Saturday 3 July 2010

Further Reading –Ian Jeffrey - How to Read a Photograph

I have started this large thick book with some trepidation as it appeared to start with to be a technical tome of a book. However it is a very accessible and practical book. I’m only a small part way through the book however and I have found it to take quite a European stance on photography almost ignoring the early photography being pioneered in American . The style of the book makes it easy to read and which so far has been educational and refreshing.

Some of the photographers so far that I have read about are

  • David Octavius Hill & Robert Adamson

These two Scottish Edinburgh based photographers were quite a surprised to me; I had never heard of these photographers before and these two very early pioneers impressed me.

I found their portraits to carry a massive range of contrast and highlights in the colours of their dark monochrome images. The formal posed portraits of both the Edinburgh notables and the fisher folk of Newhaven all carry an intensity within the image, that I feel at times that I am looking at a portrait painted by Rembrandt.

  • Wilhelm Von Thoma

What impressed me the most about the work of this German photographer is the range of styles he covered.
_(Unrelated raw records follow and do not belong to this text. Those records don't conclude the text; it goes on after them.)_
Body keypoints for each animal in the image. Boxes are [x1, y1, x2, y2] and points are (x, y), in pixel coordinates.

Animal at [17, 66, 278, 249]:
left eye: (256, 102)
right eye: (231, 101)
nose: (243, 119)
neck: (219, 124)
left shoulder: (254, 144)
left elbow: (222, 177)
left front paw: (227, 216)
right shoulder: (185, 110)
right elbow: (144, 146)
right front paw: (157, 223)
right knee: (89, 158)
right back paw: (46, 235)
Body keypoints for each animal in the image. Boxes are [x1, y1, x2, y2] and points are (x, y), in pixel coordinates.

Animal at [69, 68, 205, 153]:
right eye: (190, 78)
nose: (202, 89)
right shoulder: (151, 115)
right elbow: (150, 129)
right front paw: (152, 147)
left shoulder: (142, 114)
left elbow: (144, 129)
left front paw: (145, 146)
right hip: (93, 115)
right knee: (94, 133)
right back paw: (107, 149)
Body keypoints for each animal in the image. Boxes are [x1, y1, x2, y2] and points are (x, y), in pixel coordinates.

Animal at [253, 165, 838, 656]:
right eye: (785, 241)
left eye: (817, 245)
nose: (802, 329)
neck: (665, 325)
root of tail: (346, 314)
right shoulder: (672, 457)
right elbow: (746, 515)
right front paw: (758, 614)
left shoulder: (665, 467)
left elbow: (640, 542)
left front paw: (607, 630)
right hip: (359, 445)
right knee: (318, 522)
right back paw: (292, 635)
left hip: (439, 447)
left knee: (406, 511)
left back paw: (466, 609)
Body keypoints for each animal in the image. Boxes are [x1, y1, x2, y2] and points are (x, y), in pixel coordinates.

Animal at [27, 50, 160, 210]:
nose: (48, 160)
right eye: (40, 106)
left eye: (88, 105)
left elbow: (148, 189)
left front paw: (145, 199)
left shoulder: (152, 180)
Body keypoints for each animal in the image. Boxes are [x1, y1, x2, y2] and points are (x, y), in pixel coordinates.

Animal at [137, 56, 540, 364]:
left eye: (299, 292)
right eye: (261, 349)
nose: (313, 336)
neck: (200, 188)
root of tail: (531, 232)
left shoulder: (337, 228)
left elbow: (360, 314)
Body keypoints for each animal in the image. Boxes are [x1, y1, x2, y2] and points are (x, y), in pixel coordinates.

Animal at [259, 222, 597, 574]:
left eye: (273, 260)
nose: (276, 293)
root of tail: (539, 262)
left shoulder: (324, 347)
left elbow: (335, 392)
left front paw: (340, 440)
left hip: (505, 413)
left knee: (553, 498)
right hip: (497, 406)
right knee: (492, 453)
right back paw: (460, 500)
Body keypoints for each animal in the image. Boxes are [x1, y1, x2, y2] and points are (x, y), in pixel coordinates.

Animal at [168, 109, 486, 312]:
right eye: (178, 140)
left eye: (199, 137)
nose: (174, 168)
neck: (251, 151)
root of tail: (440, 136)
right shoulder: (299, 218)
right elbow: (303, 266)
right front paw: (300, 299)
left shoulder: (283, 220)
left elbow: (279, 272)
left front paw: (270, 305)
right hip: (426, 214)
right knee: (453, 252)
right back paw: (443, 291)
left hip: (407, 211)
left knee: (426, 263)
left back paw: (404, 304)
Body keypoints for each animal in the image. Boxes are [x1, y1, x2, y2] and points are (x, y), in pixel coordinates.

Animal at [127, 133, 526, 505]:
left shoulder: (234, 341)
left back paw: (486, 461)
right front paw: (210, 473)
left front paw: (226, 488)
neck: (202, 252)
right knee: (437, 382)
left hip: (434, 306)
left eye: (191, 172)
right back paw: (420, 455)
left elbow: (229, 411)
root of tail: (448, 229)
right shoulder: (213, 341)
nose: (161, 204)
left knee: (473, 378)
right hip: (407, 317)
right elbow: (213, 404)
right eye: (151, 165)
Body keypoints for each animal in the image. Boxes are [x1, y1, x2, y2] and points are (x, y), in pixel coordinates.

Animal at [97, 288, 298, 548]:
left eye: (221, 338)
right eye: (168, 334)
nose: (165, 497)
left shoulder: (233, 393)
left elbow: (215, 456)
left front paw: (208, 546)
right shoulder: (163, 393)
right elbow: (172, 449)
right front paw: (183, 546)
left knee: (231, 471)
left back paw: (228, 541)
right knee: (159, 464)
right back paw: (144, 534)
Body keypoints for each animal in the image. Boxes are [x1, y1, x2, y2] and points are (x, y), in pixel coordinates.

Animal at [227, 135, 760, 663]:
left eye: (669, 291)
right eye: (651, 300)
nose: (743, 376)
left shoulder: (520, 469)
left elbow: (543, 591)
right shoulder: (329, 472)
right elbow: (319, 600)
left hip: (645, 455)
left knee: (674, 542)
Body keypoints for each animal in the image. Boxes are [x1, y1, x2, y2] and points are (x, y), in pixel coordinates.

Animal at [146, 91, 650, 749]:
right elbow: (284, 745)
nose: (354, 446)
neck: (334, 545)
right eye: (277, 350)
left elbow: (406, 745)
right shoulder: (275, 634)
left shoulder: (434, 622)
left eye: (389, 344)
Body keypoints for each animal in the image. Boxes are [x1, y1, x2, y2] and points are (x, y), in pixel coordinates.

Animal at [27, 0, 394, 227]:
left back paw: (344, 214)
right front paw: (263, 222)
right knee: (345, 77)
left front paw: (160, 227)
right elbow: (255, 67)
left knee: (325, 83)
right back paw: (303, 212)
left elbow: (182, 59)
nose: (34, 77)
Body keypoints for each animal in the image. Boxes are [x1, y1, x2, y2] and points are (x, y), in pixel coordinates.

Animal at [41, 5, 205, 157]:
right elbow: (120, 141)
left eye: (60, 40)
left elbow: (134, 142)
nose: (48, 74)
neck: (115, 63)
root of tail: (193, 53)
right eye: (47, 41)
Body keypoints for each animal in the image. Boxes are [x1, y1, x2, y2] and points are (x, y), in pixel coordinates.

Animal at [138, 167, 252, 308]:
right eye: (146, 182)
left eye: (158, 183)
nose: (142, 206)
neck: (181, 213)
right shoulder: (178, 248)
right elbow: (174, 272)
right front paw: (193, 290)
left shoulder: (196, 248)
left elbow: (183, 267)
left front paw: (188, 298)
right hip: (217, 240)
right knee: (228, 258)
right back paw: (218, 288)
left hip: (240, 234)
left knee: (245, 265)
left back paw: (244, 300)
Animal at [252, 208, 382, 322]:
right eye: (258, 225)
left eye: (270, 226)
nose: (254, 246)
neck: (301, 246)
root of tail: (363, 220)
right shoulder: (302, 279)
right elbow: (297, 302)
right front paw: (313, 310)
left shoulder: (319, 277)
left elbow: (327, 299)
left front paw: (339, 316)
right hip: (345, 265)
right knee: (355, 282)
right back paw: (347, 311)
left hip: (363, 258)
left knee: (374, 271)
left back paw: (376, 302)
He moved from formal portraiture, recording for posterity people, to taking war photographs which are open to interpretive analysis.

At the start of the Great War he was recording the formal posed groupings of aristocratic German Pilots and he slowly moved through photographs capturing and recording people and their moments in time , through informal loosely posed portraits to recording the brutality of war both on the landscape and more importantly on people fighting in the war. Unlike the posed formal portraits from the American Civil war and Roger Fentons Crimean war photographs, which records the landscape after the battle (but which I feel ignores the brutality of the battle) ; Von Thoma shows what the war was doing to soldiers, pilots and the landscape, both at the front line and further behind. This style of war photography would really not be seen again until Robert Haeberle and Don McCullins’ photographs from the Vietnam war.

I feel that Von Thoma in his relaxed portraits and front line war images was moving away from a method of just recording that moment in time and opening the photograph up for interpretation for the viewer

  • August Sander

On first viewing of Sanders "Herdsman" you may think that this photograph was taken at the latter end of the 20th Century. In fact this modern, interpretive informal portrait was taken in 1913. The posing, colour, contrasts and definition of the image show that Sander had taken his time in creating this photograph. This photograph was just one of the many eye catching photographs that Sander took for his book “Face of our time” which established Sanders’ reputation. The book with its empathic one to one relationships with the viewer caught the attention of the National Socialist authorities seized the books and destroyed the printing plates; they may have interpreted Sanders photographs and book as a satire of their policies. His later work may have been influenced by Beckman and Raderschiedt as his portraiture is in the modernist style of the times and is both impassive and poignant in detail.

  • Alexander Rodchenko

Rodchenko was already an establish artist when he took up photography, he was quick to experiment with differing styles and his influence on photography itself is mainly due to his influence on the elements of design. As an illustrator he was already experimenting with photomontage and the skills he learned producing adverts and posters and he used these skills when composing his photographs. He quickly demonstrated his ideas and his Constructionist style of photography in images such as the “Workers Facility Student” where this portraits shows the head and neck of a smiling young man on a divided black and white background. The student portrayed has his had perched on the back of his head and its multiple sided shape frames his face. The students smile frames his mouth repeating the shape of the hat and it subdivides his face. His “Pioneer Girl” its point of view upwards towards the subject is in the European neoclassical style and shows a symmetrical figure almost like a statue. Rodchenko used these elements of design frequently; the repetition of shape, pattern or form and differing angles for point of view. I feel that he was trying to move away from the formal way of taking photographs and experiment with ideas and expressions within his photography.